*Text segment*:
▶
The Emergency Family Assistance Center at the Marine Corps Camp Foster, Okinawa, Japan, seen here Aug. 8, 2023, provides access to counseling, loans and other assistance after Typhoon Khanun. (Frank Andrews/Stars and Stripes)

CAMP FOSTER, Okinawa — A crisis assistance center for Marines and their families who have financial or counseling needs following Typhoon Khanun, which twice battered Okinawa in the past week, is open for business.

The Emergency Family Assistance Center, in the Behavioral Health and Family Advocacy building since noon Monday, by Tuesday had received about a dozen visitors, said assistance center coordinator Terry Burmester outside the center Tuesday.

The crisis center is one stop for disaster relief, including grief and trauma counseling and chaplain, loan and legal services. The center, across the street from the Foster Community Center, opened under orders from Marine Corps Installations Pacific commander Maj. Gen. Stephen Liszewski, Burmester said.

Damage claims are being processed at a separate processing center launched Tuesday morning at the base’s legal assistance office, 1st Lt. Richard Bochicchio, claims center officer-in-charge, said by phone Tuesday. That office has received over 100 emails seeking help.

Except for the handful of staff, the assistance center, tucked away behind buildings and trees, was mostly empty Tuesday. Only 10 people stopped by for services on Monday, Burmester said.
◀
*Data records*:
▶
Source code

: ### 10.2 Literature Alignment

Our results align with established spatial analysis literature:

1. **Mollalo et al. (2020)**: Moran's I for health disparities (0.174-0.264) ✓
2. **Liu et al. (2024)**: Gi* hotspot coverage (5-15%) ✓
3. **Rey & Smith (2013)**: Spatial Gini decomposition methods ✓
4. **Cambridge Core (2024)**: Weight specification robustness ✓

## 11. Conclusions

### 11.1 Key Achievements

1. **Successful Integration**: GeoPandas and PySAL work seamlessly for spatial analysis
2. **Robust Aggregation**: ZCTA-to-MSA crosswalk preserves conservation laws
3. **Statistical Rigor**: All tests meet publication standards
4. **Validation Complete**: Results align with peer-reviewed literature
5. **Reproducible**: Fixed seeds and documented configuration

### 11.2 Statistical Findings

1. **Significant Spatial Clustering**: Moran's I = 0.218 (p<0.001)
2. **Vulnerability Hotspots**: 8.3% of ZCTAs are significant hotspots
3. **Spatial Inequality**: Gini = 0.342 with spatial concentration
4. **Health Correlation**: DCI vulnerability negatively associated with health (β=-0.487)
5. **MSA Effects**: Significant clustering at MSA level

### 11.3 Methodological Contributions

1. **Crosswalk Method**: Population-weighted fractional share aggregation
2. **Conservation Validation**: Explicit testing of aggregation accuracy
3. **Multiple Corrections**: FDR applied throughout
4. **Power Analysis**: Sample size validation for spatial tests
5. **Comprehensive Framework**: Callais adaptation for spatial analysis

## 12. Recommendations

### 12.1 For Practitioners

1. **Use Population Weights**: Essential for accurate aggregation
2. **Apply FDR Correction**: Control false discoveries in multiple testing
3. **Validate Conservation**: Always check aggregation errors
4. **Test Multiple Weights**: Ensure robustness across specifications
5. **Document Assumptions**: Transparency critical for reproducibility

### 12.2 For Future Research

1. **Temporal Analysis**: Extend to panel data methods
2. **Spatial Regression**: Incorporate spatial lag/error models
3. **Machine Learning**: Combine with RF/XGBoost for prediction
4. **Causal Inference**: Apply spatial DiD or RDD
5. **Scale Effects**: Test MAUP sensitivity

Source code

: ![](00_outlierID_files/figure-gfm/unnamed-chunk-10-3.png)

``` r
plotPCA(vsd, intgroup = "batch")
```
◀
*Exercise directions*:
Continue the news article about the Camp Foster assistance center opened after Typhoon Khanun, picking up after its last sentence.

*Answer space*:
The III Marine Expeditionary Force posted an announcement Monday about the family assistance center on its Facebook page.

“It’s been quiet,” Allan Obace, the center’s volunteer program manager, said Tuesday. “In the words of the [commanding general] yesterday, if we had a lot of people, it would be good, but then it would mean that a lot of people are in crisis.”

The center is open to anyone with base access, Burmester said.

Navy Seaman Apprentice Sequoia Baker, a corpsman assigned to Foster, experienced no damage during the storm, but witnessed minor flooding and saw cars that had been struck by branches. He works at Branch Medical Clinic Evans across the street from the emergency assistance center.

“I think it should be advertised more,” he said outside the commissary Tuesday. “I didn’t know about it until I saw it.”

The Marines will decide Tuesday evening whether to keep the center open, Capt. Brett Dornhege-Lazaroff, spokesman for the III MEF, said at the center Tuesday.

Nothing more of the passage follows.